Di sisi lain, Ketua Dewan Legislatif Saint Petersburg, Alexander N Belsky memastikan Rusia akan mengawal legalitas serta pemenuhan dokumen teknis demi mendukung transfer teknologi yang transparan.

"(Kerja sama ini) Tidak hanya membuka peluang transfer teknologi maritim, tetapi juga mempererat hubungan diplomatik dan ekonomi yang saling transparan antara Indonesia dan Rusia," ujar Belsky.

Sementara itu, Rektor ITS, Prof. Bambang Pramujati menyebut kampusnya dipercaya menyesuaikan desain awal kapal cepat dari Rusia agar sesuai dengan karakteristik serta kondisi gelombang perairan Indonesia.

“Penegasan poin kerja sama ini adalah kemandirian teknologi (kapal cepat berbahan alumunium) , ITS tidak ingin Indonesia hanya menjadi penonton atau sekadar pasar bagi teknologi asing,” ucap Prof. Bambang.

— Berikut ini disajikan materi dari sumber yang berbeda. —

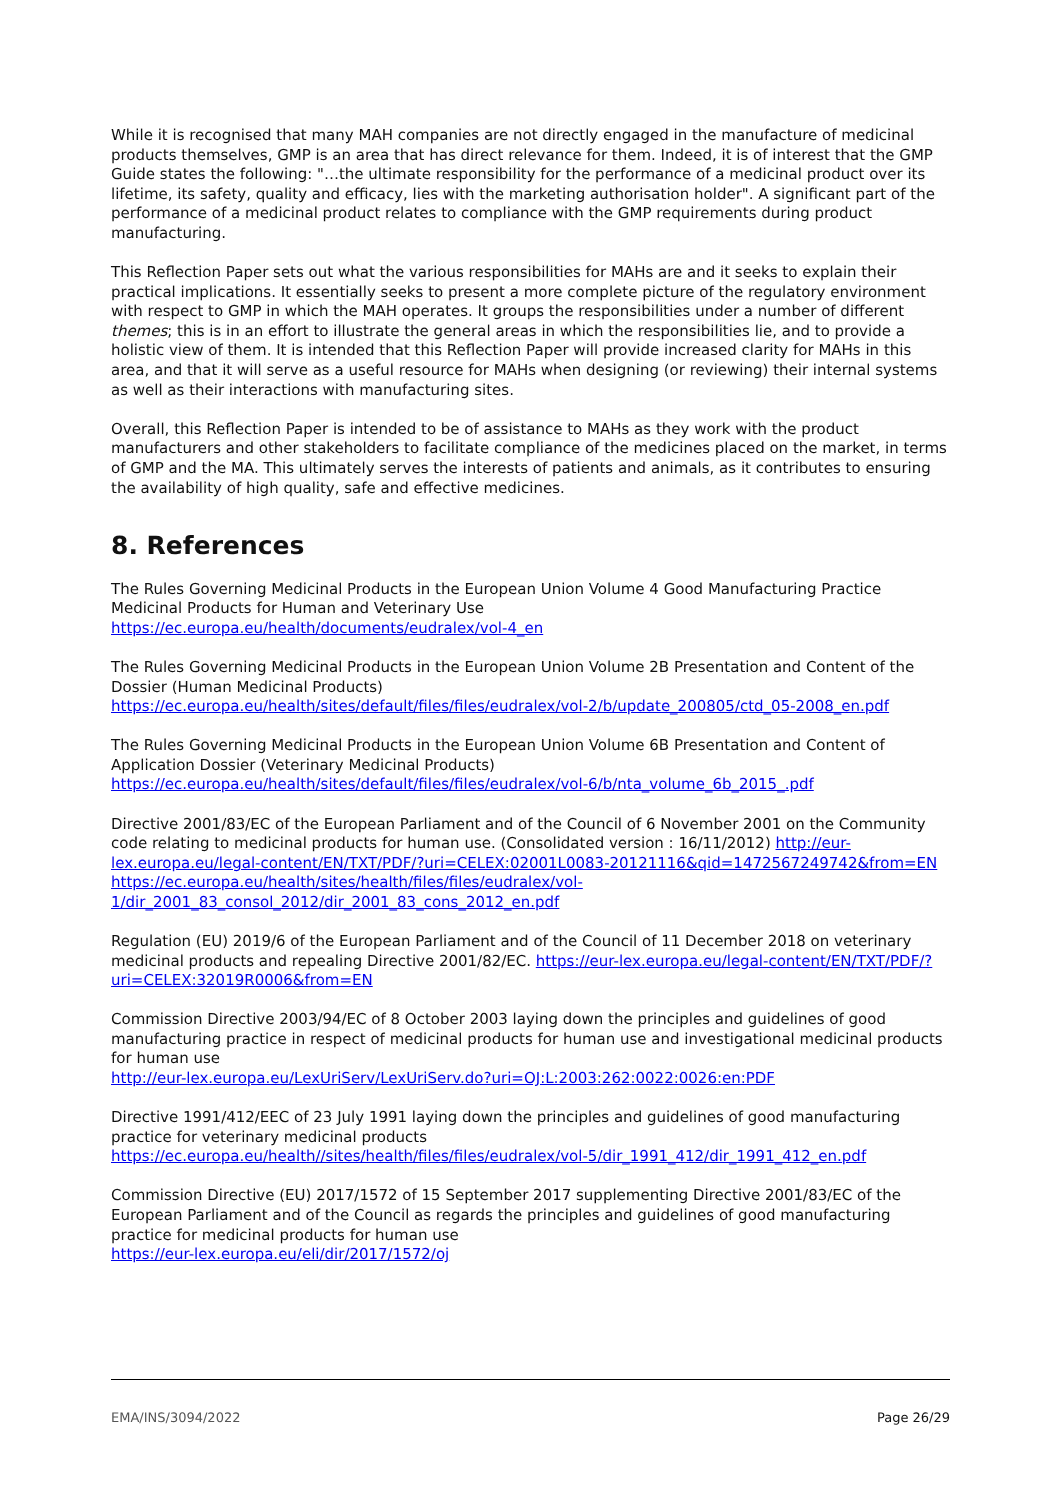While it is recognised that many MAH companies are not directly engaged in the manufacture of medicinal products themselves, GMP is an area that has direct relevance for them. Indeed, it is of interest that the GMP Guide states the following: "…the ultimate responsibility for the performance of a medicinal product over its lifetime, its safety, quality and efficacy, lies with the marketing authorisation holder". A significant part of the performance of a medicinal product relates to compliance with the GMP requirements during product manufacturing.
This Reflection Paper sets out what the various responsibilities for MAHs are and it seeks to explain their practical implications. It essentially seeks to present a more complete picture of the regulatory environment with respect to GMP in which the MAH operates. It groups the responsibilities under a number of different themes; this is in an effort to illustrate the general areas in which the responsibilities lie, and to provide a holistic view of them. It is intended that this Reflection Paper will provide increased clarity for MAHs in this area, and that it will serve as a useful resource for MAHs when designing (or reviewing) their internal systems as well as their interactions with manufacturing sites.
Overall, this Reflection Paper is intended to be of assistance to MAHs as they work with the product manufacturers and other stakeholders to facilitate compliance of the medicines placed on the market, in terms of GMP and the MA. This ultimately serves the interests of patients and animals, as it contributes to ensuring the availability of high quality, safe and effective medicines.
8. References
The Rules Governing Medicinal Products in the European Union Volume 4 Good Manufacturing Practice Medicinal Products for Human and Veterinary Use
https://ec.europa.eu/health/documents/eudralex/vol-4_en
The Rules Governing Medicinal Products in the European Union Volume 2B Presentation and Content of the Dossier (Human Medicinal Products)
https://ec.europa.eu/health/sites/default/files/files/eudralex/vol-2/b/update_200805/ctd_05-2008_en.pdf
The Rules Governing Medicinal Products in the European Union Volume 6B Presentation and Content of Application Dossier (Veterinary Medicinal Products)
https://ec.europa.eu/health/sites/default/files/files/eudralex/vol-6/b/nta_volume_6b_2015_.pdf
Directive 2001/83/EC of the European Parliament and of the Council of 6 November 2001 on the Community code relating to medicinal products for human use. (Consolidated version : 16/11/2012) http://eur-lex.europa.eu/legal-content/EN/TXT/PDF/?uri=CELEX:02001L0083-20121116&qid=1472567249742&from=EN
https://ec.europa.eu/health/sites/health/files/files/eudralex/vol-1/dir_2001_83_consol_2012/dir_2001_83_cons_2012_en.pdf
Regulation (EU) 2019/6 of the European Parliament and of the Council of 11 December 2018 on veterinary medicinal products and repealing Directive 2001/82/EC. https://eur-lex.europa.eu/legal-content/EN/TXT/PDF/?uri=CELEX:32019R0006&from=EN
Commission Directive 2003/94/EC of 8 October 2003 laying down the principles and guidelines of good manufacturing practice in respect of medicinal products for human use and investigational medicinal products for human use
http://eur-lex.europa.eu/LexUriServ/LexUriServ.do?uri=OJ:L:2003:262:0022:0026:en:PDF
Directive 1991/412/EEC of 23 July 1991 laying down the principles and guidelines of good manufacturing practice for veterinary medicinal products
https://ec.europa.eu/health//sites/health/files/files/eudralex/vol-5/dir_1991_412/dir_1991_412_en.pdf
Commission Directive (EU) 2017/1572 of 15 September 2017 supplementing Directive 2001/83/EC of the European Parliament and of the Council as regards the principles and guidelines of good manufacturing practice for medicinal products for human use
https://eur-lex.europa.eu/eli/dir/2017/1572/oj
EMA/INS/3094/2022 Page 26/29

Guru Besar Teknik Mesin ITS tersebut mengungkapkan pihaknya telah menggandeng industri dalam negeri untuk mendukung produksi kapal cepat berbahan aluminium hasil transfer teknologi dari Rusia.

Nantinya, Prof. Bambang menyebut kapal yang desainnya telah disesuaikan oleh tim ahli ITS akan diproduksi di Pulau Madura melalui galangan kapal lokal PT Bintang Timur Samudera.

Bambang juga mengungkapkan bahwa uji kelayakan telah rampung dan menunjukkan hasil yang menjanjikan. Bahkan, kapal cepat ini disebut mampu melaju hingga empat kali lebih cepat dibanding armada konvensional biasa.

"Kolaborasi multidimensi ini diharapkan membawa dampak ekonomi dan sosial yang signifikan. Kami menargetkan perluasan pasar hingga ke ranah internasional setelah sukses memenuhi kebutuhan mobilitas antarpulau nasional," pungkas Bambang optimistis.